Bu mantık, insan, Tanrı ve Arş arasındaki bağlantıyı gösterir. Yapay zekânın geçmişinin yedeklenmesi gibi, bizim hayatımızdaki her an da kayıt altındadır. Kehf Suresi 49. ayet şöyle der: “Kitap ortaya konmuştur… ‘Küçük büyük hiçbir şey bırakmaksızın’ (yaptıklarımızın) hepsini sayıp kayıtlamış!” Bu, yaşamdaki her şeyin, onu programlayan Tanrı katında eş zamanlı olarak kaydedildiği anlamına gelir.

Evrensel Kılavuz

Hayat bir test, Tanrı ise bu testin mimarıdır. Bize sıklıkla “Ne kadar da az düşünüyorsunuz?” derken, aslında her şeyin bir düzen içinde olduğunu ve bizim bu düzeni görmezden geldiğimizi belirtir.

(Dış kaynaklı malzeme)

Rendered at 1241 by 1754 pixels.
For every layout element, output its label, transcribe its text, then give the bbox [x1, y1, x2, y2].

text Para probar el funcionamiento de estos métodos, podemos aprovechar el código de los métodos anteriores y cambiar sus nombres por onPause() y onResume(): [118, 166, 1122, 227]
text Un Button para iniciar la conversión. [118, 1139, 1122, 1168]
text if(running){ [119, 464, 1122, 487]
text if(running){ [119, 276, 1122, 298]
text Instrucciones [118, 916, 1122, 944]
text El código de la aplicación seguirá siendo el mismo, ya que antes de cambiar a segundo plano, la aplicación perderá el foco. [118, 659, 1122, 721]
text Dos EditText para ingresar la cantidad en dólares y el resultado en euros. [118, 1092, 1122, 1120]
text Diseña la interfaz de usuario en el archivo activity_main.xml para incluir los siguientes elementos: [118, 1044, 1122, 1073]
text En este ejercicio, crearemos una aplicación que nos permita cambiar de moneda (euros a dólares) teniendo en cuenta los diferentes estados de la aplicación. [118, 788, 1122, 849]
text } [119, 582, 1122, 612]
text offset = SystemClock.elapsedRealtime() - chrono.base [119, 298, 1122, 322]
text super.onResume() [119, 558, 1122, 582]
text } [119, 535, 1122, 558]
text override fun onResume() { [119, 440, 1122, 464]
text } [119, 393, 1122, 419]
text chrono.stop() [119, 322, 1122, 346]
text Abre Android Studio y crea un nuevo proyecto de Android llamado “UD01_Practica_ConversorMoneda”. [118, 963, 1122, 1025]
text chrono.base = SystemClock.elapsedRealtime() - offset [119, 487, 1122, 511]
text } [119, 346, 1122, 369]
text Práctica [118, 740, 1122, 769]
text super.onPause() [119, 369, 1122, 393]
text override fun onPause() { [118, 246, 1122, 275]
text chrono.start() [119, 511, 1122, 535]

Yaşamda gördüğümüz her şey, Kur’an’ın birer delilidir. Bu bilmeceyi çözenler, “İkra” emrini sadece okumak olarak değil, “Oku ve okuduğunu ilan et” olarak anlayanlardır.

Fussilet Suresi 53. ayet, “Varlığımızın delillerini, ufuklarda ve kendi benliklerinde onlara göstereceğiz ki, o Kur’an’ın gerçek olduğu onlara iyice belli olsun” der. Yapay zekânın hayat buluşu bu ayetteki “ufuk”tur. Bu yazının mantığı ise “benliklerimize” gönderilen bir delildir.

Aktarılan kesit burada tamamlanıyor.